__Data__:
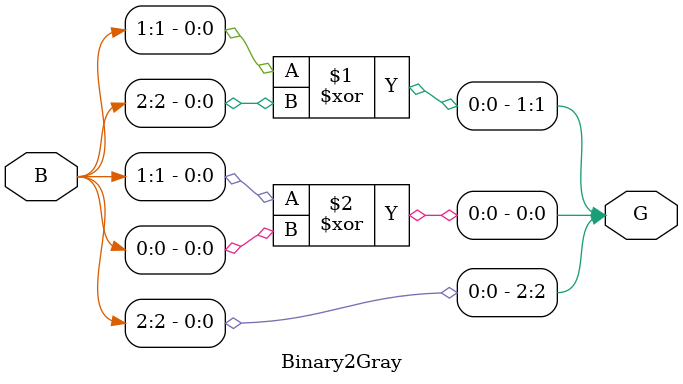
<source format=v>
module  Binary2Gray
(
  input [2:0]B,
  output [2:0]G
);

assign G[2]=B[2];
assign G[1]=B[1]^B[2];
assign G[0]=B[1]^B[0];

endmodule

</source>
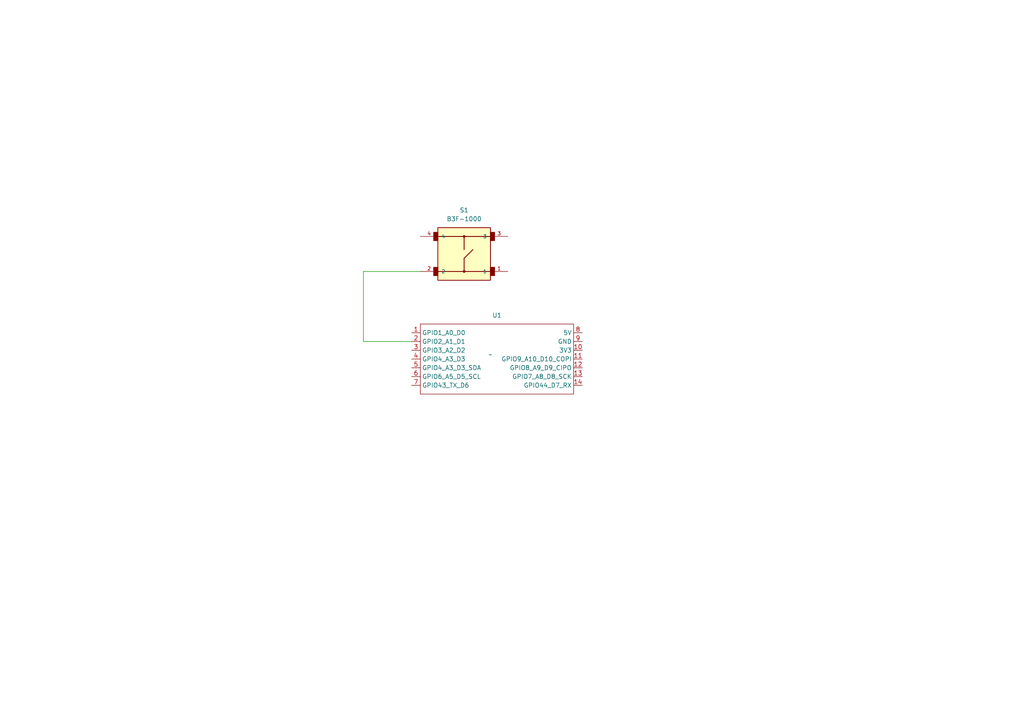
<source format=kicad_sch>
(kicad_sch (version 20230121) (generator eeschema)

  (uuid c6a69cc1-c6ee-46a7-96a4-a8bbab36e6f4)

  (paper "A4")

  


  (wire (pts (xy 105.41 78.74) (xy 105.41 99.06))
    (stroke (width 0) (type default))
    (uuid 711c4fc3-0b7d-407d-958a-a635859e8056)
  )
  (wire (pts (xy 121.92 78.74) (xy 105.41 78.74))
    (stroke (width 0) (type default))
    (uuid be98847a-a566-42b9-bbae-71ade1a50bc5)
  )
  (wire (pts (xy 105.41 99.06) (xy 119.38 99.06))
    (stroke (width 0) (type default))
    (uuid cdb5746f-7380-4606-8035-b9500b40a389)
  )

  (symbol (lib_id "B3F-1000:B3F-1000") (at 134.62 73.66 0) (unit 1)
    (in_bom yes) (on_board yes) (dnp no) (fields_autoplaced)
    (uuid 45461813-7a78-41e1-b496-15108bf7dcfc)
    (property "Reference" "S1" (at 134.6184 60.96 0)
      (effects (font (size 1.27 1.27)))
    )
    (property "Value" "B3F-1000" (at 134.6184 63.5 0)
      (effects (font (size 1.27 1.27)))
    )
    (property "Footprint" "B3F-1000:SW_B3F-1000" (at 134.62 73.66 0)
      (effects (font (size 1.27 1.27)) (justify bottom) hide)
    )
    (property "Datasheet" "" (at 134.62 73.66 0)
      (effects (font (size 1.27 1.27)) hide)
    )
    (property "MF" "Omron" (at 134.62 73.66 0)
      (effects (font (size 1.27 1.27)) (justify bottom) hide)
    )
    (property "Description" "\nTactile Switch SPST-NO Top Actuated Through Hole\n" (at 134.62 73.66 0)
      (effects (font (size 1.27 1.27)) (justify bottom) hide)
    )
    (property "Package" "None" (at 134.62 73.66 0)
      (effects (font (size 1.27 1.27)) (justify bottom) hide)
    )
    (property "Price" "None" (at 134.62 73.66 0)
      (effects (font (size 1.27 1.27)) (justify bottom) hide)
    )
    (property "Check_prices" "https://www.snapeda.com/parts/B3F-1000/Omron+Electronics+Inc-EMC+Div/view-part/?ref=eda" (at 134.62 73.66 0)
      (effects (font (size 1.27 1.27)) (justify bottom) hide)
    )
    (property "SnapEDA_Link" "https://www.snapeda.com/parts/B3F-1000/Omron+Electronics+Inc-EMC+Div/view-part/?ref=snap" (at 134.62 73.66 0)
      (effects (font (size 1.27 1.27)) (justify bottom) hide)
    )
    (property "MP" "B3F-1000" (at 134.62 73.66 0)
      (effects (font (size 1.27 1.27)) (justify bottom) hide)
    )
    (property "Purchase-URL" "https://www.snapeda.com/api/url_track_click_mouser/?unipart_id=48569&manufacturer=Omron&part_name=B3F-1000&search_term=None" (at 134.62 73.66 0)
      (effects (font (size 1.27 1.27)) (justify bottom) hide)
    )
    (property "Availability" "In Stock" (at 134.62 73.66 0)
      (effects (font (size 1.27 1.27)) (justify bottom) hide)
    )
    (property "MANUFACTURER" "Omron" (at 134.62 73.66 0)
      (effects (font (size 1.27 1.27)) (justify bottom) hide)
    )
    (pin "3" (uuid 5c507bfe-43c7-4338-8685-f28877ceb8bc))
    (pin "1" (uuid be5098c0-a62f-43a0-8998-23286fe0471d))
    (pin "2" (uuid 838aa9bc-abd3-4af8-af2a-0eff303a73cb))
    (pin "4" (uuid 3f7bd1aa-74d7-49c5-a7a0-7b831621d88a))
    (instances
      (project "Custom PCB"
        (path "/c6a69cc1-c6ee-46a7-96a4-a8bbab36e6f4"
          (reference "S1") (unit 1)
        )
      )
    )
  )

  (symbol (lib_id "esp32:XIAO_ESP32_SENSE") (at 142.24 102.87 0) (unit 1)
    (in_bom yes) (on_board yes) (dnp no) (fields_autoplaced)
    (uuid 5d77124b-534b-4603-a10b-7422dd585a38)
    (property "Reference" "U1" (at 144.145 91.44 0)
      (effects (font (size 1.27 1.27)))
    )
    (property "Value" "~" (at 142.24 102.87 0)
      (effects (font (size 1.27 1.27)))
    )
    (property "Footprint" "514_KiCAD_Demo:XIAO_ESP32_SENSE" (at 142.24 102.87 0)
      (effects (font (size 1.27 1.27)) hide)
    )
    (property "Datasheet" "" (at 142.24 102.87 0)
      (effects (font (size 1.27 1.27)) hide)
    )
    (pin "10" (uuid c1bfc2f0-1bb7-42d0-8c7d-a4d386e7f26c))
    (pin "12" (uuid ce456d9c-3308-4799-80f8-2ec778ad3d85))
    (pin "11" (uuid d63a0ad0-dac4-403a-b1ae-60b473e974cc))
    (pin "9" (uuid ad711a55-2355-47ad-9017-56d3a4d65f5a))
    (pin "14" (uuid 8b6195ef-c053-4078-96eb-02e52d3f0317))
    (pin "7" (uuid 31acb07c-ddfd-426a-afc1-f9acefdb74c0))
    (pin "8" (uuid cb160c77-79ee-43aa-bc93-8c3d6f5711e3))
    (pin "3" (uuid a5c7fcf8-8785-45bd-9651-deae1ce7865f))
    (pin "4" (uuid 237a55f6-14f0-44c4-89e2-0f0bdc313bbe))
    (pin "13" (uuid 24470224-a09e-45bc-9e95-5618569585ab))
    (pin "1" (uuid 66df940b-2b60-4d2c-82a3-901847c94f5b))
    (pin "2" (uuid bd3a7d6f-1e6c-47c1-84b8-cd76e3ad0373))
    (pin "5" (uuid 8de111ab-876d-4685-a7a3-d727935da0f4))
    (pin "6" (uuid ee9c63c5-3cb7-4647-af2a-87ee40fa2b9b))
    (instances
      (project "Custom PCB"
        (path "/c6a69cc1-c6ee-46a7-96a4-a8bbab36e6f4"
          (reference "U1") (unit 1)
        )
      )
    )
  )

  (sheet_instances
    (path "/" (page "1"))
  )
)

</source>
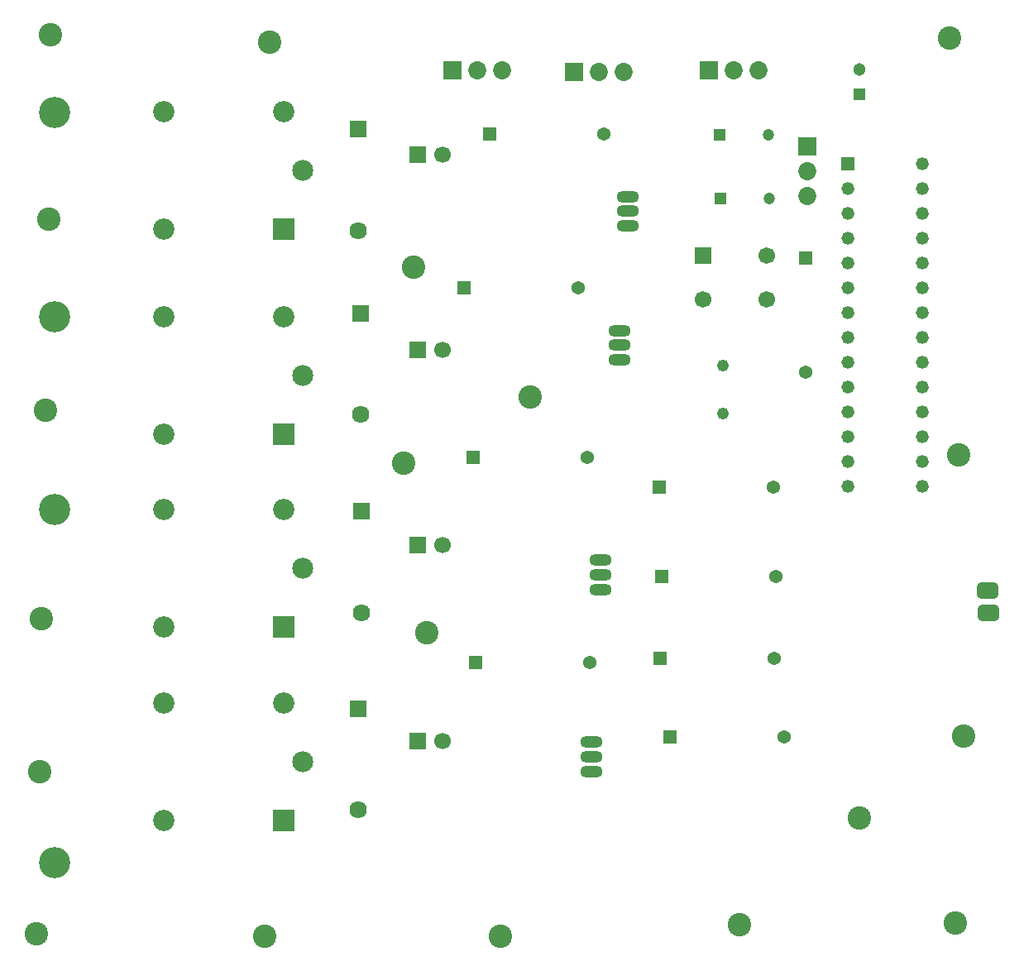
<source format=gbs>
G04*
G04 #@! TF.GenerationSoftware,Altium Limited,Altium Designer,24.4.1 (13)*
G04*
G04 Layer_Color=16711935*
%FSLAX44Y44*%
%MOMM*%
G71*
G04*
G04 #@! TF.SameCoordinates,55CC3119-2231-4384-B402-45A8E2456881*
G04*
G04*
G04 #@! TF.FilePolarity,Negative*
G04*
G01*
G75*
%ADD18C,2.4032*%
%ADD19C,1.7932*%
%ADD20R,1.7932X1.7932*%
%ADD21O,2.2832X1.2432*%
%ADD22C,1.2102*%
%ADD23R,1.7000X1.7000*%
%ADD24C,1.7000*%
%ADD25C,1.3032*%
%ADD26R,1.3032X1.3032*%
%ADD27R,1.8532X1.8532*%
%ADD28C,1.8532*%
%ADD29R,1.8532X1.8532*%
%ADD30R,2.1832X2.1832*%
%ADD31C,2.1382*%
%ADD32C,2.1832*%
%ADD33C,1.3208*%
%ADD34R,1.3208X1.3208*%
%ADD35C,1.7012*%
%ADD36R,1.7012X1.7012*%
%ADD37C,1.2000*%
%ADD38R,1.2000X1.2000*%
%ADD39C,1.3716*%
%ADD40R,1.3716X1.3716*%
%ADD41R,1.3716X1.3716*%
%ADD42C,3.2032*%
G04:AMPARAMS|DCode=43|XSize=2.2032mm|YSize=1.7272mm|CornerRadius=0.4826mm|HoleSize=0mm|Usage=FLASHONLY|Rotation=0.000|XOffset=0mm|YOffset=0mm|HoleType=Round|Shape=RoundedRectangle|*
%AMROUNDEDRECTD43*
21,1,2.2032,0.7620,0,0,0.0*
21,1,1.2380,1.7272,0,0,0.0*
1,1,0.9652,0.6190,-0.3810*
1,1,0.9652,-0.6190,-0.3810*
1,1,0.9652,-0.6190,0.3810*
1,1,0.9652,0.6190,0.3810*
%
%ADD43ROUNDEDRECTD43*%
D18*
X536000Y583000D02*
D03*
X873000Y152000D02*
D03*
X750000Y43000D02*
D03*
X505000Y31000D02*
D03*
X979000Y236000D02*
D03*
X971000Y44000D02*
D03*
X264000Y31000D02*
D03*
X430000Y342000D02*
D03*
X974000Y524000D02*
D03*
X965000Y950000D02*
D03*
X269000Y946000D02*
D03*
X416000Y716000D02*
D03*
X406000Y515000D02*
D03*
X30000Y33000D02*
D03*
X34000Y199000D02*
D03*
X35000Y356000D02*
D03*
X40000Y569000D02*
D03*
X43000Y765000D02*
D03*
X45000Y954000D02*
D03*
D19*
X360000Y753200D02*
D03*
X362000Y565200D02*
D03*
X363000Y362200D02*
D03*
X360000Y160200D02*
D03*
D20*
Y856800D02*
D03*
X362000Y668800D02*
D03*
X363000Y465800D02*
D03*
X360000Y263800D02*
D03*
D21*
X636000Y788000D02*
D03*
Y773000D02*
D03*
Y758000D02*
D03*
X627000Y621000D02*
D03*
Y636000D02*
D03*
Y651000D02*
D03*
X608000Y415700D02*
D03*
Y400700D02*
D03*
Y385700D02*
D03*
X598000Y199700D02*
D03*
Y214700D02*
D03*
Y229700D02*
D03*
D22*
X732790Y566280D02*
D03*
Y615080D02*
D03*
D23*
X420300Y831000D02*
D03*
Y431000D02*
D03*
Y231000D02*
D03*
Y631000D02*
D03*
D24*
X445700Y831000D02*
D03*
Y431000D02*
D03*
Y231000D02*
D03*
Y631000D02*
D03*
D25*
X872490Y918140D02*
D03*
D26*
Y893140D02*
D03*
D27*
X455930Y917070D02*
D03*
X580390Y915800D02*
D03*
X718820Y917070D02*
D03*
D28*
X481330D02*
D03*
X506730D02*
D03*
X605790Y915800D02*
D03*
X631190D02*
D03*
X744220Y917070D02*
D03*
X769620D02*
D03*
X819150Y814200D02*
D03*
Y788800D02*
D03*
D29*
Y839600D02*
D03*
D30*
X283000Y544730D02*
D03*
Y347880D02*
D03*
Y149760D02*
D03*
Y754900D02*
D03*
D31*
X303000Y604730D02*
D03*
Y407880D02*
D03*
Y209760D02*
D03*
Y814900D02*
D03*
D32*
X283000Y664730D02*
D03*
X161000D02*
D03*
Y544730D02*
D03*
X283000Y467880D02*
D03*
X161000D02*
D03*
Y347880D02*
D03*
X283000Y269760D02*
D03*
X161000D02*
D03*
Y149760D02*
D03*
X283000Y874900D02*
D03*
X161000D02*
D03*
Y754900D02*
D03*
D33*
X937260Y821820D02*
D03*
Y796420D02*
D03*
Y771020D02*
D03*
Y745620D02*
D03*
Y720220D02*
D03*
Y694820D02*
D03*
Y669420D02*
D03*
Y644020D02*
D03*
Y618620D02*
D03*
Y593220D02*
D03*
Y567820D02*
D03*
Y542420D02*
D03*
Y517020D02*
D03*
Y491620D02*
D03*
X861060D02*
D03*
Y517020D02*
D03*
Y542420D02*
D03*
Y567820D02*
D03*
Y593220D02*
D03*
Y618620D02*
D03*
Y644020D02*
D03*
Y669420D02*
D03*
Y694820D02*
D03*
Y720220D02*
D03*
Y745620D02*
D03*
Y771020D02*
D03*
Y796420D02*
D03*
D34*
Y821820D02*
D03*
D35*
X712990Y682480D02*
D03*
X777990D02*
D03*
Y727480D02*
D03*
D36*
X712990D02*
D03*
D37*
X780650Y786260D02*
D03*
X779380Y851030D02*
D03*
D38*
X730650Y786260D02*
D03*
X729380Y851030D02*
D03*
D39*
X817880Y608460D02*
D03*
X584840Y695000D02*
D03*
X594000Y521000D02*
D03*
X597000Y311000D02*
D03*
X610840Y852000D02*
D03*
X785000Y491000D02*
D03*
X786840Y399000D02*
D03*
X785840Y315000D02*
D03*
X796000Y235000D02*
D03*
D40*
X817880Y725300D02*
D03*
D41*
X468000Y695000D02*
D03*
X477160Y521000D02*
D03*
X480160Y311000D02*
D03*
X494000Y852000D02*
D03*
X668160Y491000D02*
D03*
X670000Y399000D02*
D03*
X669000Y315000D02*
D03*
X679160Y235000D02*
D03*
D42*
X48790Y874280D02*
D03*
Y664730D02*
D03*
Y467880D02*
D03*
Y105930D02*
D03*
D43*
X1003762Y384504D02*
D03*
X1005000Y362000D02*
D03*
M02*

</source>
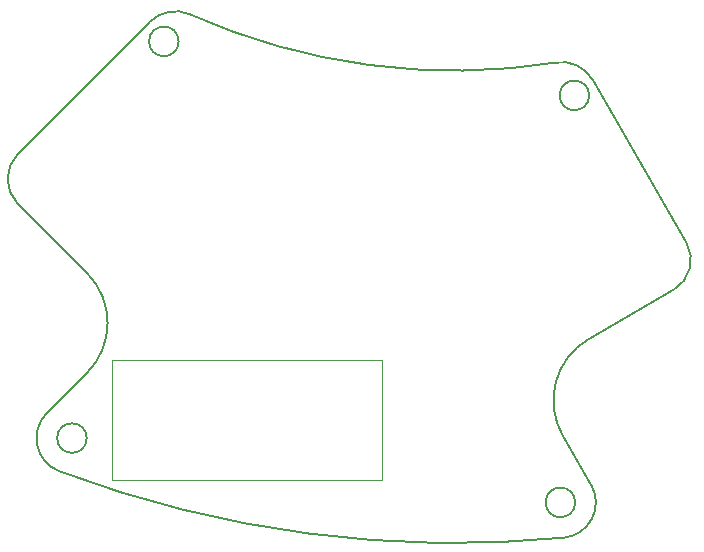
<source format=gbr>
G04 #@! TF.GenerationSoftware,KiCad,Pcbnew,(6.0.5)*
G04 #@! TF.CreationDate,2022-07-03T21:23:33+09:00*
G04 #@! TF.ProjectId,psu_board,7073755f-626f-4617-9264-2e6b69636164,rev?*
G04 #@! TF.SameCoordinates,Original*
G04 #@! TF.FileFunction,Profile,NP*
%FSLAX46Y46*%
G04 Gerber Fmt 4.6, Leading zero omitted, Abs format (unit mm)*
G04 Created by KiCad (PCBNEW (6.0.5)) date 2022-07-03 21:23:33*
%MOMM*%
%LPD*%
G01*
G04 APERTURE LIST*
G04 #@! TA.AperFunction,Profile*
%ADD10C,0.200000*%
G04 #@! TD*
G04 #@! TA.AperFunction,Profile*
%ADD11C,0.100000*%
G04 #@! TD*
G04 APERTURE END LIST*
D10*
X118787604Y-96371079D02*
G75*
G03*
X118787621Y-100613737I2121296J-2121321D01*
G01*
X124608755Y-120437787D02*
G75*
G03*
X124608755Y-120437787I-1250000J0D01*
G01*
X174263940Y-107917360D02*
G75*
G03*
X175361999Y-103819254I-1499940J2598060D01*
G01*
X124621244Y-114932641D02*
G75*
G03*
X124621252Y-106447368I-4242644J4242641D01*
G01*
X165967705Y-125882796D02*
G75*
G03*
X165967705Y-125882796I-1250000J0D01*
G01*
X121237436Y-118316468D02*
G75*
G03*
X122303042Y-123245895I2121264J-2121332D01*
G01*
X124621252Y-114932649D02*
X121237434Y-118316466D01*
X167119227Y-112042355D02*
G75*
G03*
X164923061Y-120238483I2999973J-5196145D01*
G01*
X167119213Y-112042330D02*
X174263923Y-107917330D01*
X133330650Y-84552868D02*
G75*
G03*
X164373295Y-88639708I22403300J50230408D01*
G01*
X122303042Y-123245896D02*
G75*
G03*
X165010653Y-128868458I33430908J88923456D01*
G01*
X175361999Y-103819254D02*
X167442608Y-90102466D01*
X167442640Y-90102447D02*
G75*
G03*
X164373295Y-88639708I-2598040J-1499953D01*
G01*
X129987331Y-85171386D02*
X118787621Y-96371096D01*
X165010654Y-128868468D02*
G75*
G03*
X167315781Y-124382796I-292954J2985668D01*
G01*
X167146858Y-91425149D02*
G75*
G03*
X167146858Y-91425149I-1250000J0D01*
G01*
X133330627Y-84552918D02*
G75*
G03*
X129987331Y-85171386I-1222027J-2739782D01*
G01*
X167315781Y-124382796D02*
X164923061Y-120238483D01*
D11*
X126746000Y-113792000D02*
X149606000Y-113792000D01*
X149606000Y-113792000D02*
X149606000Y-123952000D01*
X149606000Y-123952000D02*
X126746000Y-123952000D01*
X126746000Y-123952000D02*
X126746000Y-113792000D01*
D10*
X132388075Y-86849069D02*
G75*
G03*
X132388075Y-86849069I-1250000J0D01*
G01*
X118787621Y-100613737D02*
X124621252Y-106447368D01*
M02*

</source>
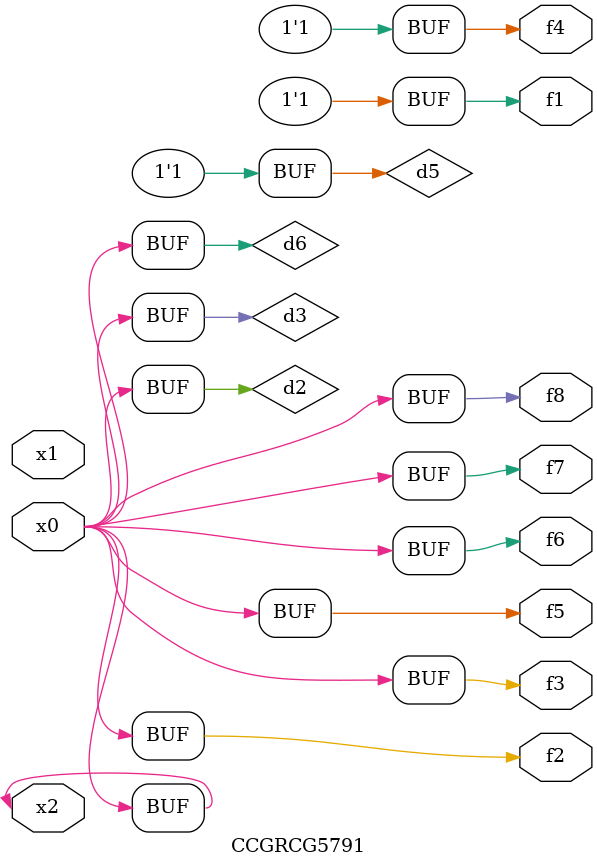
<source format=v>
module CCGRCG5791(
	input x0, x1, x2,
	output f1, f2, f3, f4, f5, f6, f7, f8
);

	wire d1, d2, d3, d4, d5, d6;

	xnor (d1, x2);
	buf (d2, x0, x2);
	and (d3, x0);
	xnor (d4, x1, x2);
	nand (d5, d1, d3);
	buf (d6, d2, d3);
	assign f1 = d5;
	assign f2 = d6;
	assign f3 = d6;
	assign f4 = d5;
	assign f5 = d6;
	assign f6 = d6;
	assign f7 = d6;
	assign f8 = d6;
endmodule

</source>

__Problem description__:
Tally up how many lines in the records contain the string "Value". Answer with that figure only.

__Task solution__:
2